Directions for this task:
List every row below that contains the string "glass", copying each one in full. Case counts.

Given records:
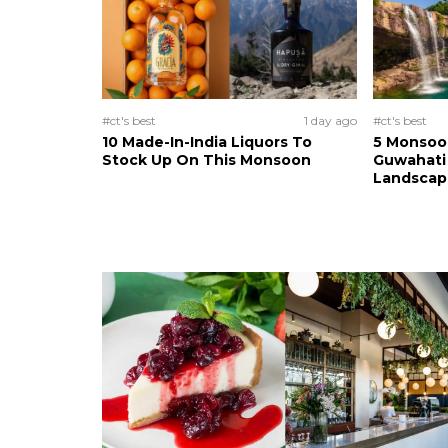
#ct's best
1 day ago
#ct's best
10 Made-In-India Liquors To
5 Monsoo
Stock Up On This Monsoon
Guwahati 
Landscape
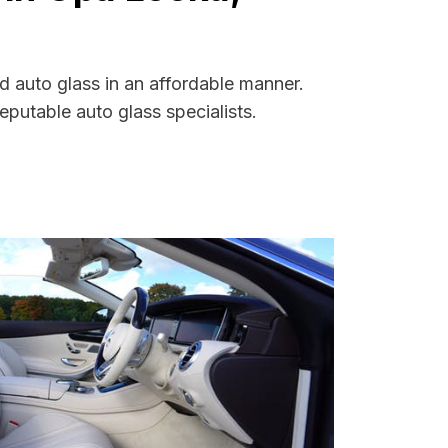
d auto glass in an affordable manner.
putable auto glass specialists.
* * *
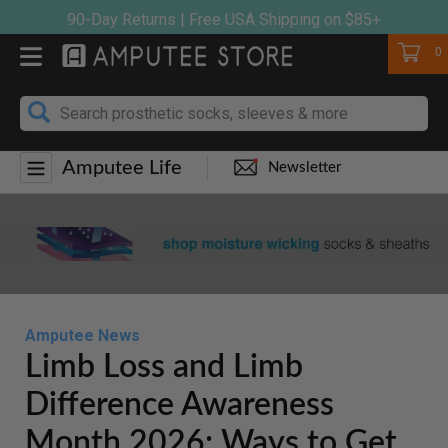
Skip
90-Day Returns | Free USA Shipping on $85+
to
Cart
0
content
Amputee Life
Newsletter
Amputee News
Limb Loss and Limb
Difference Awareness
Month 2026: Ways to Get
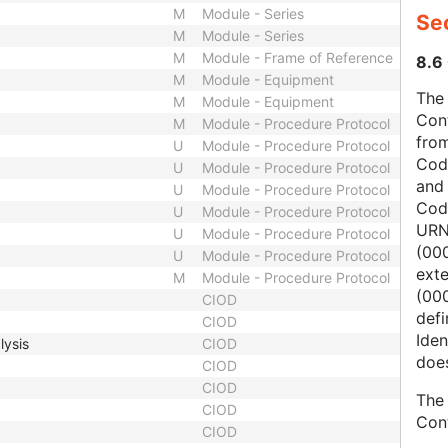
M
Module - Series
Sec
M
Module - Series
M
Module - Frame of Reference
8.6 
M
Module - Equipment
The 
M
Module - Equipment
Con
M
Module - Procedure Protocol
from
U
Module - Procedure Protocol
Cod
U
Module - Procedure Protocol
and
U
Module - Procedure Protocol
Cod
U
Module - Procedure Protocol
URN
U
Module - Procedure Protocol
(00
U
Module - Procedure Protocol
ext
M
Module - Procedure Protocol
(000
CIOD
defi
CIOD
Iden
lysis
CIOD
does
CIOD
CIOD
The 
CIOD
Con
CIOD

Output:
d auto glass in an affordable manner.
putable auto glass specialists.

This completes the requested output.